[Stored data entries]
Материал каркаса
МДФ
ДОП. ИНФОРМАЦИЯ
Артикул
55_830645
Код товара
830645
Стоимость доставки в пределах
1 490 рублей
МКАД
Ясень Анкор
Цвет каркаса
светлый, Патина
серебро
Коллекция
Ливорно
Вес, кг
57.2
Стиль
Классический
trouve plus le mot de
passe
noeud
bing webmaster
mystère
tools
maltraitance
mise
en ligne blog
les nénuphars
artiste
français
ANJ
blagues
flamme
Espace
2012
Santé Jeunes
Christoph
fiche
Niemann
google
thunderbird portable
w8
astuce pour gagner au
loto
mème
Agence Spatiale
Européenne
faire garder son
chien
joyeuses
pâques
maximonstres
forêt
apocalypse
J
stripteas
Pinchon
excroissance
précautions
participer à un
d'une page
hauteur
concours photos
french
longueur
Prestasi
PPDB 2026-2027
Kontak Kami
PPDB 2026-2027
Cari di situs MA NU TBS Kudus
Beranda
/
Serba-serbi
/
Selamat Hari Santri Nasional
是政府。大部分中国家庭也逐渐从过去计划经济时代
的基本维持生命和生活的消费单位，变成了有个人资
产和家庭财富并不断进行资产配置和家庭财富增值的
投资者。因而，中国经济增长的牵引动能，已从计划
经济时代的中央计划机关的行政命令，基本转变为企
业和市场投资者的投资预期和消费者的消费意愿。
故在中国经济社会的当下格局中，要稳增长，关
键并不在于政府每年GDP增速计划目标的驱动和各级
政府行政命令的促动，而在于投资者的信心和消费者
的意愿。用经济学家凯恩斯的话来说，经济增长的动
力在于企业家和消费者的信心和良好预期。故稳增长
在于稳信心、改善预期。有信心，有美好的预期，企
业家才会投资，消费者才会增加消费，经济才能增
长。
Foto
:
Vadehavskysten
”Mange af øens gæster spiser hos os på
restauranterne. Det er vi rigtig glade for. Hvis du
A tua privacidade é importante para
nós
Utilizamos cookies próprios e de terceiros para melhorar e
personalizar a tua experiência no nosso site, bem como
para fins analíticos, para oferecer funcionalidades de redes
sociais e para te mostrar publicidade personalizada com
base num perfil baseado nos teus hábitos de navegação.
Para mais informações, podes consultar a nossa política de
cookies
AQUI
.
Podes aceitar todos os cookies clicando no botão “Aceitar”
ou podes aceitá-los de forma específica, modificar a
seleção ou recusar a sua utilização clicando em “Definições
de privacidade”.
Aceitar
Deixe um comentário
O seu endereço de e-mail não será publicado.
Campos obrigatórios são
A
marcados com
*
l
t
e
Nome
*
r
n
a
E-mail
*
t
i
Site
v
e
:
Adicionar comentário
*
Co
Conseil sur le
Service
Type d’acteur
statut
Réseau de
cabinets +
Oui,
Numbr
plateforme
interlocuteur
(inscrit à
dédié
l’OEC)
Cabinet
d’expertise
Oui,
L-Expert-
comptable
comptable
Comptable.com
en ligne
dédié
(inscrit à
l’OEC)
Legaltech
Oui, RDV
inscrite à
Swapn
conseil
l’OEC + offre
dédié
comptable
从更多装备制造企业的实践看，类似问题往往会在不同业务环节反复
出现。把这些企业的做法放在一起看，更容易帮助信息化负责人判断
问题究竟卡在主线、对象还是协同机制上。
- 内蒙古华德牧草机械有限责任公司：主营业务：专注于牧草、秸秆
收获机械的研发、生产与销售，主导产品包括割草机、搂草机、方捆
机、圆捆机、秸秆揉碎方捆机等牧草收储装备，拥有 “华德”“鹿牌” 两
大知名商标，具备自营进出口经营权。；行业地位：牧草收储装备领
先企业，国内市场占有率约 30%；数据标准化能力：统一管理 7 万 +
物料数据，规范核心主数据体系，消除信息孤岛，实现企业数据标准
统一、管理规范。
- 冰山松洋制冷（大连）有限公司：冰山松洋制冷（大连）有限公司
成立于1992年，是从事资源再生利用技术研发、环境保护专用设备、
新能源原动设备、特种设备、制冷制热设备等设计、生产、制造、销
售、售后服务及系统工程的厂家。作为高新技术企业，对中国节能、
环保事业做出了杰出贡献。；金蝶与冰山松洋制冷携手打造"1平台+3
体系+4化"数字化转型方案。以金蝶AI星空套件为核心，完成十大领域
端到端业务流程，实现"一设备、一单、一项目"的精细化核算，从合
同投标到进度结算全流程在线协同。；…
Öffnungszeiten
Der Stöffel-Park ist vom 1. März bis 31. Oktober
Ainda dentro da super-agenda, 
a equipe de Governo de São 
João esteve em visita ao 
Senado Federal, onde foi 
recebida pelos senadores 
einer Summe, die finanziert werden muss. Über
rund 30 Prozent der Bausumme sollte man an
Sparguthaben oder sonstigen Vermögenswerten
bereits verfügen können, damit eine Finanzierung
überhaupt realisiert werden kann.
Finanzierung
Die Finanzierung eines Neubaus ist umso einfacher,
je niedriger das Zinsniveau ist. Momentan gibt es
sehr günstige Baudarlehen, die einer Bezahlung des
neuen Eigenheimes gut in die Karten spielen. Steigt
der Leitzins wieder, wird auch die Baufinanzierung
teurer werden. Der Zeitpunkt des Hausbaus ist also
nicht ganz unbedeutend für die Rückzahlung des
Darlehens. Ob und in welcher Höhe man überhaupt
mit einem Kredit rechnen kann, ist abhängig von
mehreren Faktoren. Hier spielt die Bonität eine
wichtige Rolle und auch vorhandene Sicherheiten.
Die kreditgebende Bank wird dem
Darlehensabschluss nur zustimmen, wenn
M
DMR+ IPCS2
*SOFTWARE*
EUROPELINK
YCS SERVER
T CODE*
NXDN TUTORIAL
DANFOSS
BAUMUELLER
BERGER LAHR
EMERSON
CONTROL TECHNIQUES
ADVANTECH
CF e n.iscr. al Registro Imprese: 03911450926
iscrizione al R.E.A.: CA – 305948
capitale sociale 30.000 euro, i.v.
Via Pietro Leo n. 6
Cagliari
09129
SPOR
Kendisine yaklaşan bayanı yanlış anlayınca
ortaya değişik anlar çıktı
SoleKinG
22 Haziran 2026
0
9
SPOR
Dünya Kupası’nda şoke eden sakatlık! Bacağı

* **WORK TASK**
Reproduce every line of the data above without any change.

* **SOLUTION TO THIS EXERCISE**
Материал каркаса
МДФ
ДОП. ИНФОРМАЦИЯ
Артикул
55_830645
Код товара
830645
Стоимость доставки в пределах
1 490 рублей
МКАД
Ясень Анкор
Цвет каркаса
светлый, Патина
серебро
Коллекция
Ливорно
Вес, кг
57.2
Стиль
Классический
trouve plus le mot de
passe
noeud
bing webmaster
mystère
tools
maltraitance
mise
en ligne blog
les nénuphars
artiste
français
ANJ
blagues
flamme
Espace
2012
Santé Jeunes
Christoph
fiche
Niemann
google
thunderbird portable
w8
astuce pour gagner au
loto
mème
Agence Spatiale
Européenne
faire garder son
chien
joyeuses
pâques
maximonstres
forêt
apocalypse
J
stripteas
Pinchon
excroissance
précautions
participer à un
d'une page
hauteur
concours photos
french
longueur
Prestasi
PPDB 2026-2027
Kontak Kami
PPDB 2026-2027
Cari di situs MA NU TBS Kudus
Beranda
/
Serba-serbi
/
Selamat Hari Santri Nasional
是政府。大部分中国家庭也逐渐从过去计划经济时代
的基本维持生命和生活的消费单位，变成了有个人资
产和家庭财富并不断进行资产配置和家庭财富增值的
投资者。因而，中国经济增长的牵引动能，已从计划
经济时代的中央计划机关的行政命令，基本转变为企
业和市场投资者的投资预期和消费者的消费意愿。
故在中国经济社会的当下格局中，要稳增长，关
键并不在于政府每年GDP增速计划目标的驱动和各级
政府行政命令的促动，而在于投资者的信心和消费者
的意愿。用经济学家凯恩斯的话来说，经济增长的动
力在于企业家和消费者的信心和良好预期。故稳增长
在于稳信心、改善预期。有信心，有美好的预期，企
业家才会投资，消费者才会增加消费，经济才能增
长。
Foto
:
Vadehavskysten
”Mange af øens gæster spiser hos os på
restauranterne. Det er vi rigtig glade for. Hvis du
A tua privacidade é importante para
nós
Utilizamos cookies próprios e de terceiros para melhorar e
personalizar a tua experiência no nosso site, bem como
para fins analíticos, para oferecer funcionalidades de redes
sociais e para te mostrar publicidade personalizada com
base num perfil baseado nos teus hábitos de navegação.
Para mais informações, podes consultar a nossa política de
cookies
AQUI
.
Podes aceitar todos os cookies clicando no botão “Aceitar”
ou podes aceitá-los de forma específica, modificar a
seleção ou recusar a sua utilização clicando em “Definições
de privacidade”.
Aceitar
Deixe um comentário
O seu endereço de e-mail não será publicado.
Campos obrigatórios são
A
marcados com
*
l
t
e
Nome
*
r
n
a
E-mail
*
t
i
Site
v
e
:
Adicionar comentário
*
Co
Conseil sur le
Service
Type d’acteur
statut
Réseau de
cabinets +
Oui,
Numbr
plateforme
interlocuteur
(inscrit à
dédié
l’OEC)
Cabinet
d’expertise
Oui,
L-Expert-
comptable
comptable
Comptable.com
en ligne
dédié
(inscrit à
l’OEC)
Legaltech
Oui, RDV
inscrite à
Swapn
conseil
l’OEC + offre
dédié
comptable
从更多装备制造企业的实践看，类似问题往往会在不同业务环节反复
出现。把这些企业的做法放在一起看，更容易帮助信息化负责人判断
问题究竟卡在主线、对象还是协同机制上。
- 内蒙古华德牧草机械有限责任公司：主营业务：专注于牧草、秸秆
收获机械的研发、生产与销售，主导产品包括割草机、搂草机、方捆
机、圆捆机、秸秆揉碎方捆机等牧草收储装备，拥有 “华德”“鹿牌” 两
大知名商标，具备自营进出口经营权。；行业地位：牧草收储装备领
先企业，国内市场占有率约 30%；数据标准化能力：统一管理 7 万 +
物料数据，规范核心主数据体系，消除信息孤岛，实现企业数据标准
统一、管理规范。
- 冰山松洋制冷（大连）有限公司：冰山松洋制冷（大连）有限公司
成立于1992年，是从事资源再生利用技术研发、环境保护专用设备、
新能源原动设备、特种设备、制冷制热设备等设计、生产、制造、销
售、售后服务及系统工程的厂家。作为高新技术企业，对中国节能、
环保事业做出了杰出贡献。；金蝶与冰山松洋制冷携手打造"1平台+3
体系+4化"数字化转型方案。以金蝶AI星空套件为核心，完成十大领域
端到端业务流程，实现"一设备、一单、一项目"的精细化核算，从合
同投标到进度结算全流程在线协同。；…
Öffnungszeiten
Der Stöffel-Park ist vom 1. März bis 31. Oktober
Ainda dentro da super-agenda, 
a equipe de Governo de São 
João esteve em visita ao 
Senado Federal, onde foi 
recebida pelos senadores 
einer Summe, die finanziert werden muss. Über
rund 30 Prozent der Bausumme sollte man an
Sparguthaben oder sonstigen Vermögenswerten
bereits verfügen können, damit eine Finanzierung
überhaupt realisiert werden kann.
Finanzierung
Die Finanzierung eines Neubaus ist umso einfacher,
je niedriger das Zinsniveau ist. Momentan gibt es
sehr günstige Baudarlehen, die einer Bezahlung des
neuen Eigenheimes gut in die Karten spielen. Steigt
der Leitzins wieder, wird auch die Baufinanzierung
teurer werden. Der Zeitpunkt des Hausbaus ist also
nicht ganz unbedeutend für die Rückzahlung des
Darlehens. Ob und in welcher Höhe man überhaupt
mit einem Kredit rechnen kann, ist abhängig von
mehreren Faktoren. Hier spielt die Bonität eine
wichtige Rolle und auch vorhandene Sicherheiten.
Die kreditgebende Bank wird dem
Darlehensabschluss nur zustimmen, wenn
M
DMR+ IPCS2
*SOFTWARE*
EUROPELINK
YCS SERVER
T CODE*
NXDN TUTORIAL
DANFOSS
BAUMUELLER
BERGER LAHR
EMERSON
CONTROL TECHNIQUES
ADVANTECH
CF e n.iscr. al Registro Imprese: 03911450926
iscrizione al R.E.A.: CA – 305948
capitale sociale 30.000 euro, i.v.
Via Pietro Leo n. 6
Cagliari
09129
SPOR
Kendisine yaklaşan bayanı yanlış anlayınca
ortaya değişik anlar çıktı
SoleKinG
22 Haziran 2026
0
9
SPOR
Dünya Kupası’nda şoke eden sakatlık! Bacağı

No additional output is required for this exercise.